--- start ---

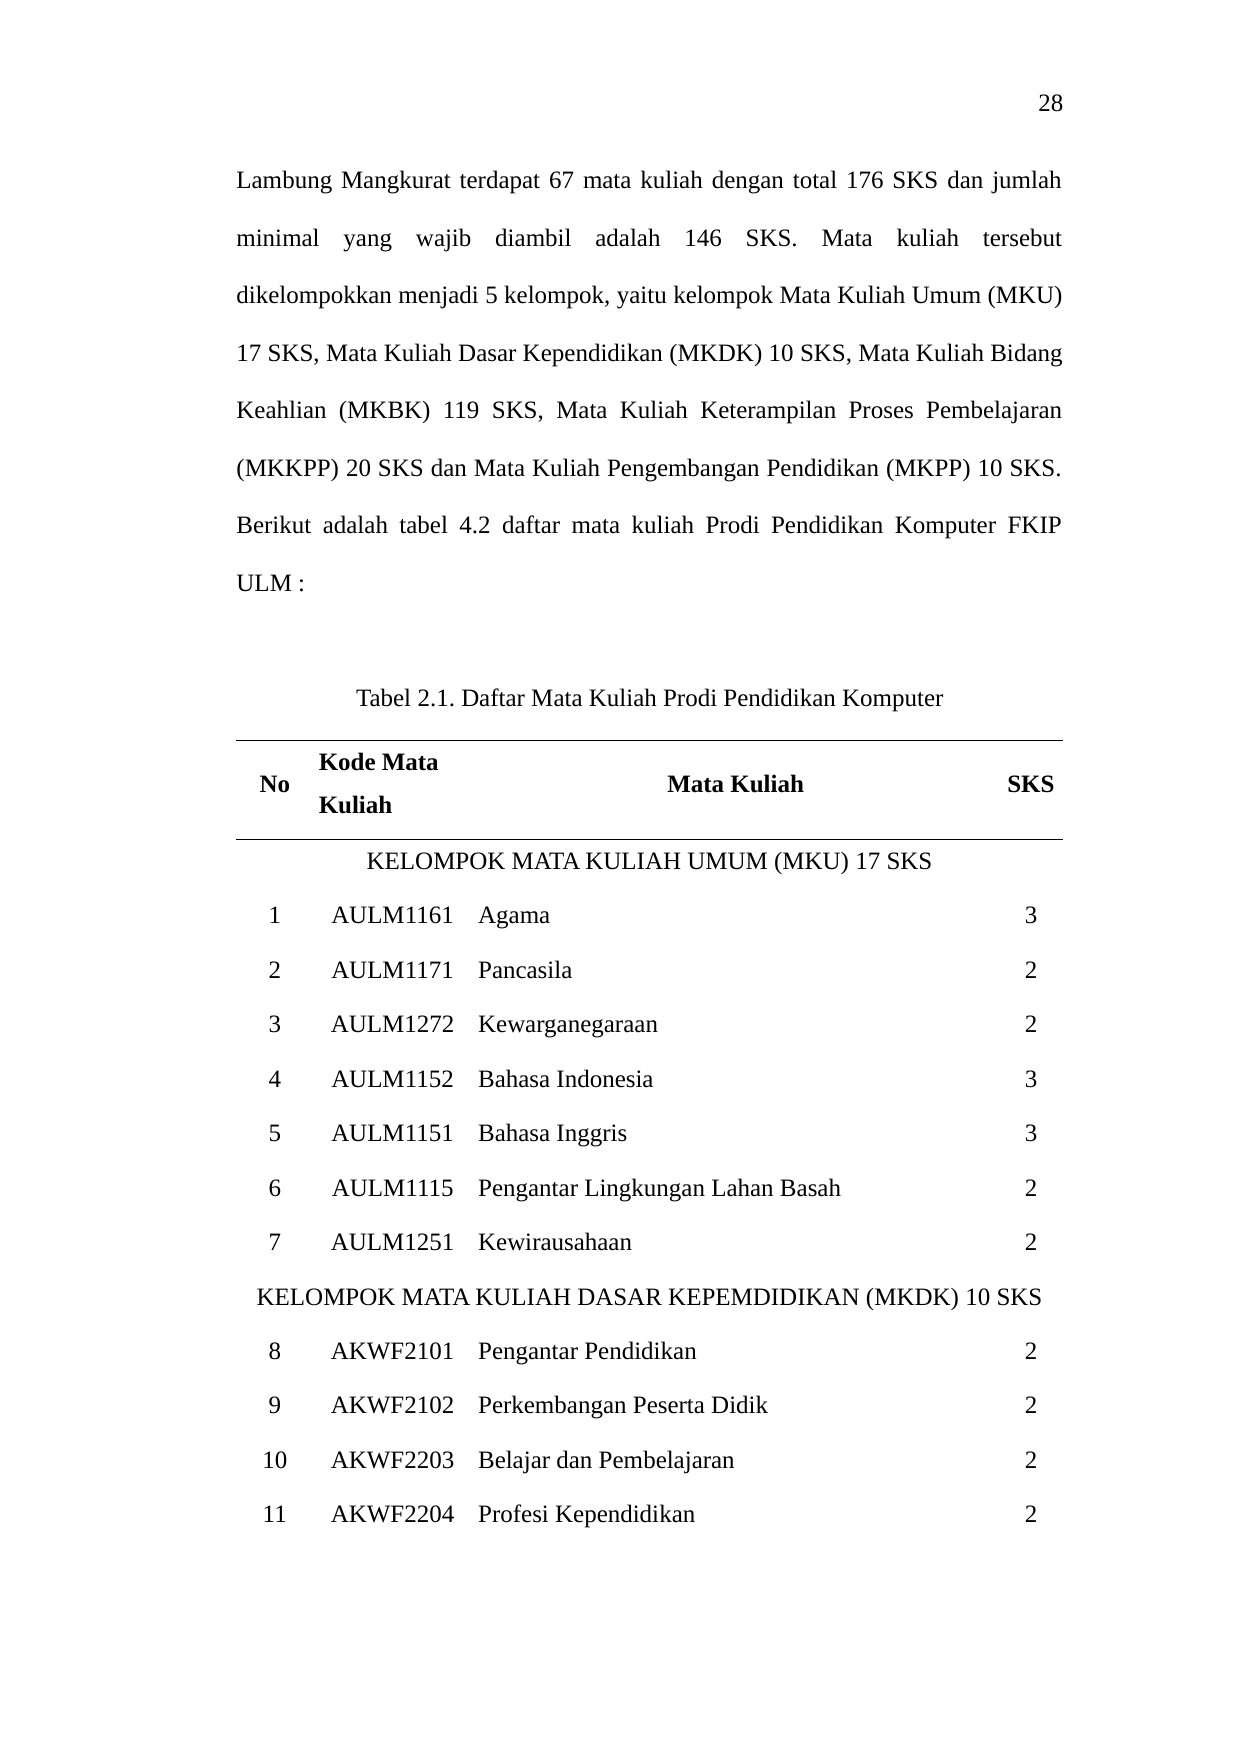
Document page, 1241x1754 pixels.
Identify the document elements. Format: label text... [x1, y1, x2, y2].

table_cell 3 [999, 895, 1063, 949]
table_cell 8 [236, 1330, 313, 1385]
table_cell AULM1161 [313, 895, 472, 949]
table_cell 11 [236, 1494, 313, 1548]
table_cell 2 [999, 1439, 1063, 1494]
table_cell 3 [236, 1004, 313, 1058]
table_cell 6 [236, 1167, 313, 1221]
table_cell AKWF2204 [313, 1494, 472, 1548]
table_cell 2 [999, 1167, 1063, 1221]
table_cell Pancasila [472, 949, 999, 1003]
text Lambung Mangkurat terdapat 67 mata kuliah dengan total 176 SKS dan jumlah minimal yang wajib diambil adalah 146 SKS. Mata kuliah tersebut dikelompokkan menjadi 5 kelompok, yaitu kelompok Mata Kuliah Umum (MKU) 17 SKS, Mata Kuliah Dasar Kependidikan (MKDK) 10 SKS, Mata Kuliah Bidang Keahlian (MKBK) 119 SKS, Mata Kuliah Keterampilan Proses Pembelajaran (MKKPP) 20 SKS dan Mata Kuliah Pengembangan Pendidikan (MKPP) 10 SKS. Berikut adalah tabel 4.2 daftar mata kuliah Prodi Pendidikan Komputer FKIP ULM : [236, 165, 1063, 597]
table_cell Belajar dan Pembelajaran [472, 1439, 999, 1494]
table_header Mata Kuliah [472, 741, 999, 839]
table_cell AULM1272 [313, 1004, 472, 1058]
table_cell 2 [236, 949, 313, 1003]
table_cell KELOMPOK MATA KULIAH DASAR KEPEMDIDIKAN (MKDK) 10 SKS [236, 1276, 1063, 1330]
table_cell Bahasa Inggris [472, 1113, 999, 1167]
table_cell Kewarganegaraan [472, 1004, 999, 1058]
table_cell Agama [472, 895, 999, 949]
table_cell AKWF2102 [313, 1385, 472, 1439]
table_cell 2 [999, 1004, 1063, 1058]
table_cell Profesi Kependidikan [472, 1494, 999, 1548]
table_cell 2 [999, 1494, 1063, 1548]
table_header SKS [999, 741, 1063, 839]
table_cell Bahasa Indonesia [472, 1058, 999, 1112]
table_cell AKWF2101 [313, 1330, 472, 1385]
table_cell 3 [999, 1113, 1063, 1167]
table_cell AULM1115 [313, 1167, 472, 1221]
table_cell Pengantar Lingkungan Lahan Basah [472, 1167, 999, 1221]
table_cell AULM1171 [313, 949, 472, 1003]
table_cell AKWF2203 [313, 1439, 472, 1494]
table_cell KELOMPOK MATA KULIAH UMUM (MKU) 17 SKS [236, 840, 1063, 894]
table_header Kode Mata Kuliah [313, 741, 472, 839]
table_cell Perkembangan Peserta Didik [472, 1385, 999, 1439]
table_cell 2 [999, 1330, 1063, 1385]
table_cell 10 [236, 1439, 313, 1494]
table_cell 3 [999, 1058, 1063, 1112]
table_cell 4 [236, 1058, 313, 1112]
table_header No [236, 741, 313, 839]
table_cell AULM1251 [313, 1221, 472, 1276]
table_cell 2 [999, 949, 1063, 1003]
table_cell 7 [236, 1221, 313, 1276]
table_cell Kewirausahaan [472, 1221, 999, 1276]
table_cell Pengantar Pendidikan [472, 1330, 999, 1385]
table_cell 5 [236, 1113, 313, 1167]
table_cell 2 [999, 1385, 1063, 1439]
table_cell 2 [999, 1221, 1063, 1276]
table_cell AULM1151 [313, 1113, 472, 1167]
table_cell 1 [236, 895, 313, 949]
table_cell AULM1152 [313, 1058, 472, 1112]
text Tabel 2.1. Daftar mata kuliah prodi Pendidikan Komputer [236, 683, 1063, 712]
table_cell 9 [236, 1385, 313, 1439]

--- end ---

__Challenge__: Please gather every line in the entries above that contains the string "Komputer". Case counts.

__Response to this exercise__:
text Lambung Mangkurat terdapat 67 mata kuliah dengan total 176 SKS dan jumlah minimal yang wajib diambil adalah 146 SKS. Mata kuliah tersebut dikelompokkan menjadi 5 kelompok, yaitu kelompok Mata Kuliah Umum (MKU) 17 SKS, Mata Kuliah Dasar Kependidikan (MKDK) 10 SKS, Mata Kuliah Bidang Keahlian (MKBK) 119 SKS, Mata Kuliah Keterampilan Proses Pembelajaran (MKKPP) 20 SKS dan Mata Kuliah Pengembangan Pendidikan (MKPP) 10 SKS. Berikut adalah tabel 4.2 daftar mata kuliah Prodi Pendidikan Komputer FKIP ULM : [236, 165, 1063, 597]
text Tabel 2.1. Daftar mata kuliah prodi Pendidikan Komputer [236, 683, 1063, 712]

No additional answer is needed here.